OFL: Opportunistic Federated Learning for Resource-Heterogeneous and Privacy-Aware Devices
Yunlong Mao, Mingyang Niu, Ziqin Dang, Chengxi Li, Hanning Xia, Yuejuan Zhu, Haoyu Bian, Yuan Zhang, Jingyu Hua, Sheng Zhong
TL;DR
OFL tackles the dual challenges of efficiency and security in resource-heterogeneous federated learning by introducing a hierarchical, asynchronous intra-cluster aggregation paired with a secure inter-cluster aggregation. It uniquely combines a DP-based opportunistic model updating mechanism for intra-cluster updates with an advanced threshold FHE scheme for inter-cluster model aggregation, complemented by frequency-analysis-driven poisoning detection on encrypted models. The framework includes dynamic re-clustering informed by device resources and model states, and a detailed resource-optimization problem that accounts for computation, communication, data heterogeneity, availability, and privacy budget. Empirical results on a real-world Jetson-based testbed and large-scale simulations show OFL achieving competitive or superior model performance while improving efficiency and providing provable security guarantees, signaling practical applicability for resource-constrained environments. The work highlights the trade-offs and practical considerations in deploying privacy-preserving, resource-aware FL in heterogeneous environments and points to future work on implicit participant-status observation to mitigate potential report-based attacks.
Abstract
Efficient and secure federated learning (FL) is a critical challenge for resource-limited devices, especially mobile devices. Existing secure FL solutions commonly incur significant overhead, leading to a contradiction between efficiency and security. As a result, these two concerns are typically addressed separately.

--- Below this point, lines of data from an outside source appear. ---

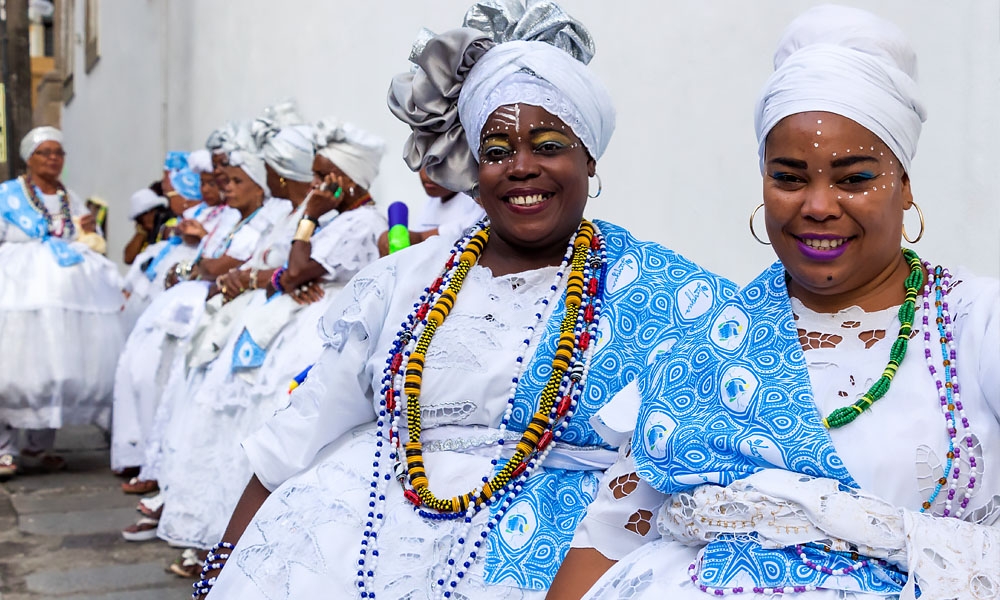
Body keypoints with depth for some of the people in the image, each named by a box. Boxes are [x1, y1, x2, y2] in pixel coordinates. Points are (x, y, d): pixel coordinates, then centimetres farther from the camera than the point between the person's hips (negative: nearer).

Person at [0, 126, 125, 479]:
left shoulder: (73, 202, 19)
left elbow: (93, 251, 21)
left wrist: (89, 235, 1)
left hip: (66, 290, 4)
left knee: (58, 365, 2)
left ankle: (38, 448, 11)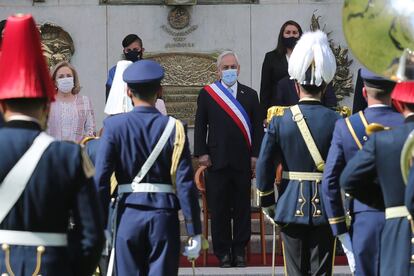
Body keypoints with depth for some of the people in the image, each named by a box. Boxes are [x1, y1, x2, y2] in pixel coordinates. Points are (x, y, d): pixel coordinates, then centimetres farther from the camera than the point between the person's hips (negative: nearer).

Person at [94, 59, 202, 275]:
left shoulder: (114, 126, -2)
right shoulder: (173, 128, -3)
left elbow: (100, 179, -5)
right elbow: (186, 184, -6)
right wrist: (194, 232, 0)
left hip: (129, 216, 1)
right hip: (164, 217, -1)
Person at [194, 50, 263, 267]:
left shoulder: (250, 95, 10)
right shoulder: (207, 94, 6)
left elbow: (257, 128, 8)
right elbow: (200, 126, 6)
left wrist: (256, 156, 0)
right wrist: (202, 153, -3)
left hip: (243, 161, 1)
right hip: (217, 160, -1)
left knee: (242, 208, 4)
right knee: (219, 210, 1)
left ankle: (239, 251, 11)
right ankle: (223, 253, 7)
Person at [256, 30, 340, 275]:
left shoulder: (279, 121, -3)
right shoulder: (336, 122, -6)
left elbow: (264, 168, -2)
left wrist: (267, 203, 11)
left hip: (291, 208, 1)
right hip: (325, 208, -1)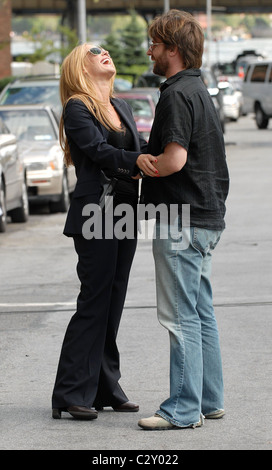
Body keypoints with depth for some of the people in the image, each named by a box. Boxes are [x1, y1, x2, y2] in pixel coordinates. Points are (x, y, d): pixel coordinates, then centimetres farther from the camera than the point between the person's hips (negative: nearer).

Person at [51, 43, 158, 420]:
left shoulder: (121, 107, 17)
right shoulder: (77, 109, -5)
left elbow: (142, 147, 9)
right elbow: (100, 151, -19)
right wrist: (136, 160, -36)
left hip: (124, 213, 7)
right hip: (95, 215, -7)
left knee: (113, 302, 10)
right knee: (94, 301, -7)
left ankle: (106, 388, 16)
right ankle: (72, 394, -3)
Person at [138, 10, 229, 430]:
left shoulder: (177, 95, -16)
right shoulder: (198, 90, 17)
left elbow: (173, 160, -24)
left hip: (182, 220, -10)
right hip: (205, 216, 10)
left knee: (180, 316, -7)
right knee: (201, 313, 14)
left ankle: (184, 408, -4)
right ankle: (209, 399, 19)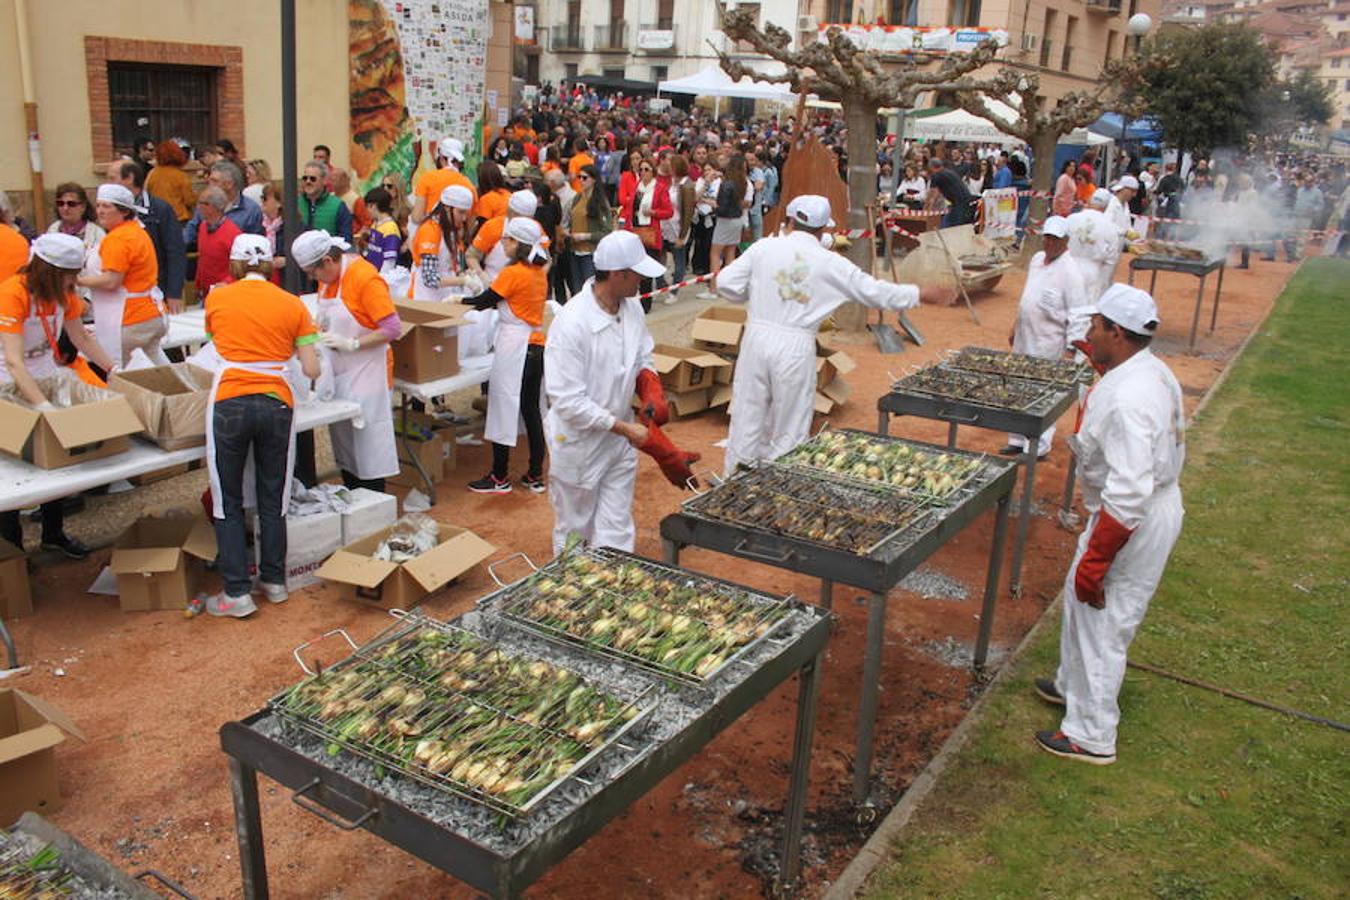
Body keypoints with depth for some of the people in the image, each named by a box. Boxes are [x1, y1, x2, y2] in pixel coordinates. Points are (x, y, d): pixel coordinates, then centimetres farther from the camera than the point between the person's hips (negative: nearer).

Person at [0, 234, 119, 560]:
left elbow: (81, 337, 7)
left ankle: (54, 533, 23)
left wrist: (115, 371, -4)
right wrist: (43, 405, -44)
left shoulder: (62, 291, -6)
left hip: (47, 374, 6)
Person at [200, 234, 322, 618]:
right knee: (273, 499, 15)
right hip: (276, 405, 1)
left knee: (228, 503, 9)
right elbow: (311, 370, 2)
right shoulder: (292, 305, 5)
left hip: (229, 404, -1)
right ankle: (274, 581, 25)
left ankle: (237, 593, 9)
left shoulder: (217, 299, 5)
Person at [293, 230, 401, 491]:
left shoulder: (365, 278, -18)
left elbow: (392, 328, -21)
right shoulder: (328, 276, 7)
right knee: (341, 431, 13)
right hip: (337, 369, 8)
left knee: (367, 432, -3)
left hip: (366, 369, -8)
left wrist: (351, 344, -23)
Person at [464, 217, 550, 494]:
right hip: (537, 345, 8)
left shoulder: (512, 273, -14)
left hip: (513, 347, -8)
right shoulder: (540, 272, 10)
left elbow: (484, 301, -7)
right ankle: (536, 476, 16)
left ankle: (500, 478, 8)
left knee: (505, 409, 0)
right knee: (531, 409, 12)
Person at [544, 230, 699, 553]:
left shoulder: (632, 307, -5)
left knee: (616, 532, 13)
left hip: (620, 441, 6)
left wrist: (652, 392, -9)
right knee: (575, 530, 15)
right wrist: (625, 428, -23)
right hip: (578, 440, -6)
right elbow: (567, 400, -25)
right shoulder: (571, 323, -26)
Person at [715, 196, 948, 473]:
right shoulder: (830, 263, 0)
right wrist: (925, 294, 19)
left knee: (747, 418, 11)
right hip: (796, 346, -2)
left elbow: (726, 284, -1)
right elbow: (875, 292, 6)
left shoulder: (764, 247, 1)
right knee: (789, 430, 10)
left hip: (757, 336, 2)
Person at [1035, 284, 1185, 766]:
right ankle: (1073, 684, 46)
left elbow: (1128, 494, -32)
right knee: (1079, 596, 25)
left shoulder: (1128, 400, -30)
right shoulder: (1152, 371, 2)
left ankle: (1091, 736, 20)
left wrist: (1094, 562, -26)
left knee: (1100, 621, 4)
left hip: (1134, 523, -10)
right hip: (1157, 503, 10)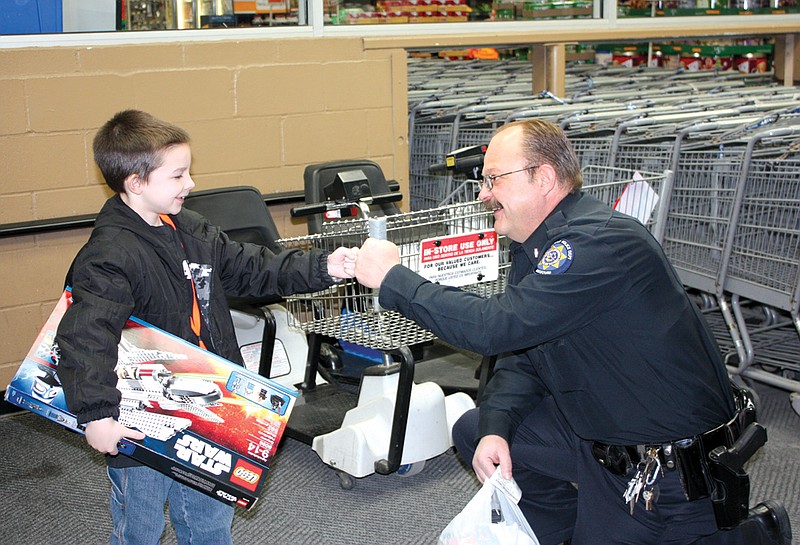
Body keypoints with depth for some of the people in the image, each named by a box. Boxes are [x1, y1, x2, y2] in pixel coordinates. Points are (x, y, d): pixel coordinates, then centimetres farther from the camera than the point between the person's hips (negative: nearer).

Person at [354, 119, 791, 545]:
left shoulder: (600, 241, -27)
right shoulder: (535, 245, 5)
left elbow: (497, 326, -34)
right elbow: (520, 357, 6)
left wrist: (394, 278, -25)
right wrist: (494, 427, -12)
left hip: (672, 463, -9)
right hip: (600, 428, 9)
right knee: (474, 431, 4)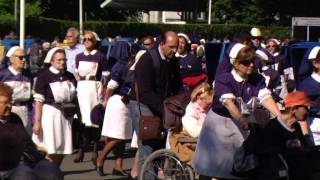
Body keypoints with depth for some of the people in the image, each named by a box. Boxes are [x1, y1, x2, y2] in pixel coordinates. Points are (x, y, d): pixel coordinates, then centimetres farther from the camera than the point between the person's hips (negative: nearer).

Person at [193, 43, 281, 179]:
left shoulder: (257, 80, -5)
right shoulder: (223, 80, -18)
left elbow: (266, 98, -18)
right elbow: (229, 103, -32)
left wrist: (281, 117, -35)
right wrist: (243, 121, -48)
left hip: (241, 122, 3)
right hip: (219, 122, -3)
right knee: (214, 164, 4)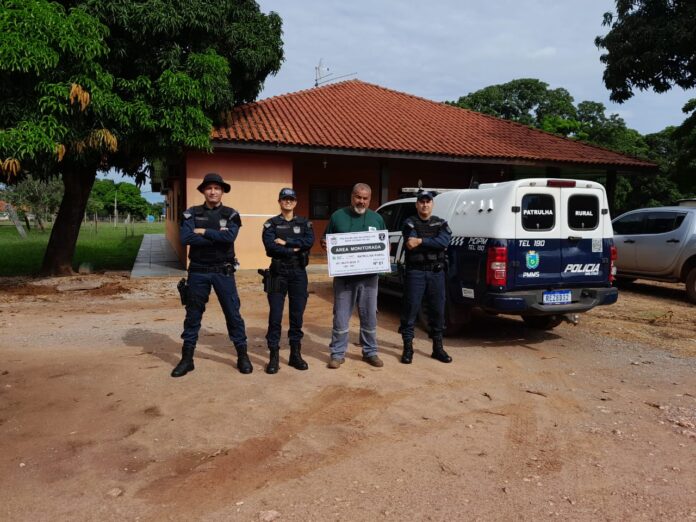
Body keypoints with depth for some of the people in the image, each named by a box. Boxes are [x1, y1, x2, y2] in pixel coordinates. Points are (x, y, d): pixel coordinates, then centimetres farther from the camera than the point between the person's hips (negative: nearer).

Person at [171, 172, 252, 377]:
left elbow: (229, 237, -18)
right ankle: (187, 358, 20)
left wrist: (204, 232, -13)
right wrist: (216, 237, -15)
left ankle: (242, 356, 15)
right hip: (198, 271, 1)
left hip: (223, 271, -1)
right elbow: (186, 238, -14)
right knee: (193, 314, 9)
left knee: (233, 313, 3)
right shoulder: (192, 213, 3)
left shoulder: (231, 214, 1)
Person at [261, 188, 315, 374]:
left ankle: (295, 354, 17)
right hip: (278, 272, -2)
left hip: (299, 273, 2)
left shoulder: (304, 223, 10)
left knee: (297, 315, 7)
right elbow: (270, 247, -12)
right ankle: (274, 357, 5)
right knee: (275, 316, -3)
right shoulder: (271, 224, 4)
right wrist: (294, 249, -12)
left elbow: (309, 241, -10)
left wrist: (286, 242, -15)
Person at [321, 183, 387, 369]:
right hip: (344, 275, -2)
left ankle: (370, 352, 24)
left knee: (369, 316, 10)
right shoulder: (338, 216, 3)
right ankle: (338, 353, 15)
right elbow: (327, 242, 9)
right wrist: (325, 244, -13)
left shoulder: (377, 218, 9)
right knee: (341, 316, 3)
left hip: (369, 276, 2)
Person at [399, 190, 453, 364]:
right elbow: (410, 244, -14)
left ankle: (438, 348, 20)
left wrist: (420, 241, -17)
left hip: (437, 273, 3)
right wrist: (432, 243, -13)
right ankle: (408, 348, 9)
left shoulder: (441, 224, 10)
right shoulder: (410, 223, 2)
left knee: (437, 310, 9)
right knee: (410, 309, -1)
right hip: (415, 272, -3)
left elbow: (444, 241, -11)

This paper proposes Opportunistic Federated Learning (OFL), a novel FL framework designed explicitly for resource-heterogenous and privacy-aware FL devices, solving efficiency and security problems jointly. OFL optimizes resource utilization and adaptability across diverse devices by adopting a novel hierarchical and asynchronous aggregation strategy. OFL provides strong security by introducing a differentially private and opportunistic model updating mechanism for intra-cluster model aggregation and an advanced threshold homomorphic encryption scheme for inter-cluster aggregation. Moreover, OFL secures global model aggregation by implementing poisoning attack detection using frequency analysis while keeping models encrypted. We have implemented OFL in a real-world testbed and evaluated OFL comprehensively. The evaluation results demonstrate that OFL achieves satisfying model performance and improves efficiency and security, outperforming existing solutions.